A Successful Cyber Sprint, With a Questionable Finish Line Federal Computer Week (07/10/15) Noble, Zach
The federal government's 30-day cybersecurity sprint formally ended on July 12, but assessment data will come out slowly in the following weeks, notes U.S. CIO Tony Scott. He says initial findings appear good, including a 20 percent government-wide increase in two-factor authentication. However, Chris Edwards at Intercede notes that agencies may leave "username/password 'back doors' to support certain legacy systems," which undermines two-factor authentication. He advocates the use of PIV cards to encrypt sensitive email content in transit as well as the use of "enhanced derived credentials on mobile devices." Tanium's Ralph Kahn praises the fact that the sprint's memo called for improvements without setting any quotas because the open language is likely to spur fuller participation from agencies. He believes the patch issue is one of the most crucial problems to emerge from the sprint. "In many cases, agencies just don't know" where they stand with software patches, with many relying on legacy systems for which regular patches are not available or on "incomplete tools" that might report issues have been patched when they have not.
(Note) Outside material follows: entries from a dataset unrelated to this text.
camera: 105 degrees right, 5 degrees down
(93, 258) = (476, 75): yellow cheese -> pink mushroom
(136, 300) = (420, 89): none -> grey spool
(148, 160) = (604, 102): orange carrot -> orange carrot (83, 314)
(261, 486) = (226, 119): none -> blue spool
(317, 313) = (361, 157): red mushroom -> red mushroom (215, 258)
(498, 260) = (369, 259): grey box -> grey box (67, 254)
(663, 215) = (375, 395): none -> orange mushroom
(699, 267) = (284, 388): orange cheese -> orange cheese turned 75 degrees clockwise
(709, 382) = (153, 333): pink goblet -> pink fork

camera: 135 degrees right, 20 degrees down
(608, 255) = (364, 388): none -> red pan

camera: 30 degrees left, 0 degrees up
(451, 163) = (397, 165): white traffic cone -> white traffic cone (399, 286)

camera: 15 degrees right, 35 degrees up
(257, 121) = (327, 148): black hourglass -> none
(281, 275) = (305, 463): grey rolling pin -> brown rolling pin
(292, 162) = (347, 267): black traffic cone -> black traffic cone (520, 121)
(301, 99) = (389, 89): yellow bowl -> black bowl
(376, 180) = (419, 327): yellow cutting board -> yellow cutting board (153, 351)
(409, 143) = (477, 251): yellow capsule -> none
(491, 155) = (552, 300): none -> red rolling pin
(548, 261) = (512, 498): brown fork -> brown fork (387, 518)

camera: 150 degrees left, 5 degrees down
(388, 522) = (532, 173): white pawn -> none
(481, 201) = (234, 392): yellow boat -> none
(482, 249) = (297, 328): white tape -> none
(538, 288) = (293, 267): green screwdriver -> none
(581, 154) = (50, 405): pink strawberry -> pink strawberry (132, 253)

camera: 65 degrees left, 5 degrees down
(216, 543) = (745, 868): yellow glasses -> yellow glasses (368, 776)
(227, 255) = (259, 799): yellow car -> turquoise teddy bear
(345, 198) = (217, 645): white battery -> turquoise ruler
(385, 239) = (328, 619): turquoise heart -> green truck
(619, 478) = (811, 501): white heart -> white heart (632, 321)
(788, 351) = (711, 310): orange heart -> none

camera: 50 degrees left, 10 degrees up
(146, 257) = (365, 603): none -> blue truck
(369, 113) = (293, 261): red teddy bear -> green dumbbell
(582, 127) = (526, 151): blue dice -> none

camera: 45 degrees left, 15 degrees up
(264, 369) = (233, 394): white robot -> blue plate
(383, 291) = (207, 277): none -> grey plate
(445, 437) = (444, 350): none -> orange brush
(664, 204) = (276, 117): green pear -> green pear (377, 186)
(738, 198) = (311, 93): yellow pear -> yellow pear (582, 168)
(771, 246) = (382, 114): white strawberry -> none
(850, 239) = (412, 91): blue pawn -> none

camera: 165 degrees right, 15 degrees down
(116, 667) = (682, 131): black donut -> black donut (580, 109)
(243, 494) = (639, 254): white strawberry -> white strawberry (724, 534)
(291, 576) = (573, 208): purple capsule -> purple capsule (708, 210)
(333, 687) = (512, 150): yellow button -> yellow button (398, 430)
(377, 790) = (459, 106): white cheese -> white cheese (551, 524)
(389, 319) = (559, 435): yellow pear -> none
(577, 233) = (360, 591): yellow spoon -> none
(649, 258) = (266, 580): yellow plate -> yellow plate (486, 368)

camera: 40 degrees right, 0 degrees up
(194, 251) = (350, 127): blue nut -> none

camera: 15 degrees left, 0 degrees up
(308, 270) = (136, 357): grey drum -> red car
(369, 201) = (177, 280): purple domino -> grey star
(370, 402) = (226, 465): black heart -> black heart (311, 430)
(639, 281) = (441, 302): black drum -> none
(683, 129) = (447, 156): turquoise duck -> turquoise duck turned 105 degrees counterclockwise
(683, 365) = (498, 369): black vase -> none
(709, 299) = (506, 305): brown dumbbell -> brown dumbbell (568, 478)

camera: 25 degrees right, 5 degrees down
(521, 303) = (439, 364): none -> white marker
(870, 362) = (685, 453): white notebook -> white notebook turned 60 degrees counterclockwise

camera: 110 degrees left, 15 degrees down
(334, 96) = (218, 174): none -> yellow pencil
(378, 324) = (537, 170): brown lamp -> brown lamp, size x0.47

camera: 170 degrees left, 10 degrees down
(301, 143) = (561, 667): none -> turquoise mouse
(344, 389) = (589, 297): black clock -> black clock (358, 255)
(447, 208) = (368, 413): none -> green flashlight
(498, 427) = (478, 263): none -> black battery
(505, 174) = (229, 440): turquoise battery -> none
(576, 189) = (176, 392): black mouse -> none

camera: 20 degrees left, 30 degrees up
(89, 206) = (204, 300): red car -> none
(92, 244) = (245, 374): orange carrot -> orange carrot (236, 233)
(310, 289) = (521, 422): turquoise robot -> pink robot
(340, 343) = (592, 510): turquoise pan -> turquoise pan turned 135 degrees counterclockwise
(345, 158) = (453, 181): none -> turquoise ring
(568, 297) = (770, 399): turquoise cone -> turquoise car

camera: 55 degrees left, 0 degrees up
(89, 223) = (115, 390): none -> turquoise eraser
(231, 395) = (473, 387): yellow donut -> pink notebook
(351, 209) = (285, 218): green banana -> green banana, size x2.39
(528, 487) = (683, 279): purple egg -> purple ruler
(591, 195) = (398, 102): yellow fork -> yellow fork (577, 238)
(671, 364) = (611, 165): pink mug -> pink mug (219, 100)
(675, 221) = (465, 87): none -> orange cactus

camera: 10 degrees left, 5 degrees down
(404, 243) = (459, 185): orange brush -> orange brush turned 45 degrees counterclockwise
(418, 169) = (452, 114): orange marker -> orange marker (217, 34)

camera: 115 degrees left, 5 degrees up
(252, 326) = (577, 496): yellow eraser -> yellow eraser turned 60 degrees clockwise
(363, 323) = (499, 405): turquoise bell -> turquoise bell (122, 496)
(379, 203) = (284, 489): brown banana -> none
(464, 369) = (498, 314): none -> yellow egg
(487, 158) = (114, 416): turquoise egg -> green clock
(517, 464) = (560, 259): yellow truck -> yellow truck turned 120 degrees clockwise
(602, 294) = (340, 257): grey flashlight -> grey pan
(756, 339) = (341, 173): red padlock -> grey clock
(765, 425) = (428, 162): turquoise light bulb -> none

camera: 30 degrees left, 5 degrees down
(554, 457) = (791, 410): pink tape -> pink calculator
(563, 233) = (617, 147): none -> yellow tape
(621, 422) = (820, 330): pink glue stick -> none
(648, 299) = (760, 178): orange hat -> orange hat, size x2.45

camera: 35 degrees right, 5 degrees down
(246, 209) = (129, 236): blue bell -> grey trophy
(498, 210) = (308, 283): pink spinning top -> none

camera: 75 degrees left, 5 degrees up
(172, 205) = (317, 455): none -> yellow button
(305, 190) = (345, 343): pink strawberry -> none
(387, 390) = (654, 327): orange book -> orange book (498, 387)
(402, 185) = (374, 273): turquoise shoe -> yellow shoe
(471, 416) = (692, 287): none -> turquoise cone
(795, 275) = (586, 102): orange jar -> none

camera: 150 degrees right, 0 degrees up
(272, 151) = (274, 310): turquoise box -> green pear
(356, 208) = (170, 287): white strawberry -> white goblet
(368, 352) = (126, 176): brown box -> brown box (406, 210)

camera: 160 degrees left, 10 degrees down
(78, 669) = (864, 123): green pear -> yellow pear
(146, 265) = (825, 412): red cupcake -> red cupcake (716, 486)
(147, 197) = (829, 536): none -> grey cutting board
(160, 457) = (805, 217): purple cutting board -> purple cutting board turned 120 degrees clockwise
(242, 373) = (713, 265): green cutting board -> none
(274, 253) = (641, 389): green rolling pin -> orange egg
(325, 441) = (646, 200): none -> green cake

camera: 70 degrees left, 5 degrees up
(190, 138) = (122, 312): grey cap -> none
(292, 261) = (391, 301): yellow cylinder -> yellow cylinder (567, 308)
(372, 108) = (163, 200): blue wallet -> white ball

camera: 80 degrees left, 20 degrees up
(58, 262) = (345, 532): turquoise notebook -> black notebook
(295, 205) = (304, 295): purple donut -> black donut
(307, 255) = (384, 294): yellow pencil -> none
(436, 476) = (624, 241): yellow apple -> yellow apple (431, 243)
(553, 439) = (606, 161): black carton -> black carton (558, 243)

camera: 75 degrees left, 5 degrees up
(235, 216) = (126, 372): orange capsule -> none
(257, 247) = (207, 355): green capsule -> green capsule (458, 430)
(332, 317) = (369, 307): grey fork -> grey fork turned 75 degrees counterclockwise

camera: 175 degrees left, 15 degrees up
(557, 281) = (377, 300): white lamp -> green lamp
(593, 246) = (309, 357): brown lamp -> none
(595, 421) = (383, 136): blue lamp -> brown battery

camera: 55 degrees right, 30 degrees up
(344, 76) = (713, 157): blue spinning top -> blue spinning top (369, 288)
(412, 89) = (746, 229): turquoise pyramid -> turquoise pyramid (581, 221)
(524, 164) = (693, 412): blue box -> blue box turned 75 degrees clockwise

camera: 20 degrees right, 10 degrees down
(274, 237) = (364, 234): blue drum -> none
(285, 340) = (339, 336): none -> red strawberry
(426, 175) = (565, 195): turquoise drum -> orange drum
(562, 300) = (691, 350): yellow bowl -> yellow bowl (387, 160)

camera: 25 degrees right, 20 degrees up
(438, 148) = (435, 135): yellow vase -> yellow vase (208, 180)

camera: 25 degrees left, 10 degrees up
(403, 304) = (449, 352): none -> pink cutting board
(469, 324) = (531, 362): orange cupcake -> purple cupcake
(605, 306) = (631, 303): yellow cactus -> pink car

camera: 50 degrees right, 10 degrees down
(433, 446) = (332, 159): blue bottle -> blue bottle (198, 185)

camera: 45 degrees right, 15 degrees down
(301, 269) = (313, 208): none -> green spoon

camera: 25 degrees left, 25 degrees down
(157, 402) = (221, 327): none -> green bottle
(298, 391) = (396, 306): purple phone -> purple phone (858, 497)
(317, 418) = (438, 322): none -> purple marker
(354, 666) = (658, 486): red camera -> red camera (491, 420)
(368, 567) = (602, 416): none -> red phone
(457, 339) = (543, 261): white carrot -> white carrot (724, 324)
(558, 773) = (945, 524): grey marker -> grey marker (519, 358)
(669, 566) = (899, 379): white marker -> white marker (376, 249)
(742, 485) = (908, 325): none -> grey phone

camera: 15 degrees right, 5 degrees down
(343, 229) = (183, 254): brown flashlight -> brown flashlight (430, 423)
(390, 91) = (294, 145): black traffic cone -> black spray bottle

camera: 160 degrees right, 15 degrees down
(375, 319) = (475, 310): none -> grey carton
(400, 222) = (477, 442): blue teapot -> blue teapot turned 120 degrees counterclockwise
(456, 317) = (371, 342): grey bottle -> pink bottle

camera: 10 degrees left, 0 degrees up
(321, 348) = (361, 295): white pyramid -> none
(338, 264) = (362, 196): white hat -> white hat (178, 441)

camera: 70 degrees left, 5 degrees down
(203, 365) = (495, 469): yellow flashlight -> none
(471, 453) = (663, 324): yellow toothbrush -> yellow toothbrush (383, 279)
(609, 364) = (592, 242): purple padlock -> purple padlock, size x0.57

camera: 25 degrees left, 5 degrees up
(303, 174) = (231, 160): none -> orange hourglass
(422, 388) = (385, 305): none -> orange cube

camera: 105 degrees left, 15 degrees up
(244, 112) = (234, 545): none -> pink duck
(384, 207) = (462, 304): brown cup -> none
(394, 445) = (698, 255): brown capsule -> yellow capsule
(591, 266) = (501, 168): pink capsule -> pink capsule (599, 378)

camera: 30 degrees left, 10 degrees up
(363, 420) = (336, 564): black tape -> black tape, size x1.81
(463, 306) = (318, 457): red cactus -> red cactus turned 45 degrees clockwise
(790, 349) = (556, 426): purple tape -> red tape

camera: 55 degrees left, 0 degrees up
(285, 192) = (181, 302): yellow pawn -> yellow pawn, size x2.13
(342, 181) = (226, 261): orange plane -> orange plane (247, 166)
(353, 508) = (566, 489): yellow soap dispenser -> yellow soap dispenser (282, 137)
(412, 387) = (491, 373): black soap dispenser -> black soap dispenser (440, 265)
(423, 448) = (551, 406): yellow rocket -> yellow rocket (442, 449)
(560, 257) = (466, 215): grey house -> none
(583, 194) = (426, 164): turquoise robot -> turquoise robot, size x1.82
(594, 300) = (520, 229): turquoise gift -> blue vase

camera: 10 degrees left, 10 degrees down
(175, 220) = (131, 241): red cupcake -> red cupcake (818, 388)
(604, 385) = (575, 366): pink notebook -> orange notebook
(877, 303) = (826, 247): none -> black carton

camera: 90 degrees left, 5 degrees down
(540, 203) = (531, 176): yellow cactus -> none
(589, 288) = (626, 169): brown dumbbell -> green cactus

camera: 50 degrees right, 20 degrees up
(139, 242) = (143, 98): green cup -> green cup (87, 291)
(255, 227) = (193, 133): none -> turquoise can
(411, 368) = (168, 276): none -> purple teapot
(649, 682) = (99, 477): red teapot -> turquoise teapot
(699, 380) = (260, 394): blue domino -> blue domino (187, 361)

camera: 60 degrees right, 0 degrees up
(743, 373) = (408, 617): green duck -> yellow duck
Edwards and Kahn both advocate continuous monitoring rather than periodic reviews of agencies' security.
Italian Cyber-Security Firm Suspects Foreign Government Was Behind Mass Attack Reuters (07/12/15)
Hacking Team, an Italian cyber-security firm, has said a government entity may be responsible for a massive hack of its systems which resulted in the download of 400GB of data from the firm last week. The company, which makes surveillance software that allows law enforcement and intelligence agencies to tap into the phones and computers of suspects, has now advised clients to halt their use of its programs until they can upgrade the compromised software, and has also cautioned that all computer system may now be at risk, as the hack utilized "sufficient code...to permit anyone to deploy the software against any target of their choice." David Vincenzetti, CEO of Hacking Team, has stated that "given its complexity...the attack must have been carried out at a government level, or by someone who has huge funds at their disposal," but did not share any guesses about who it might have been.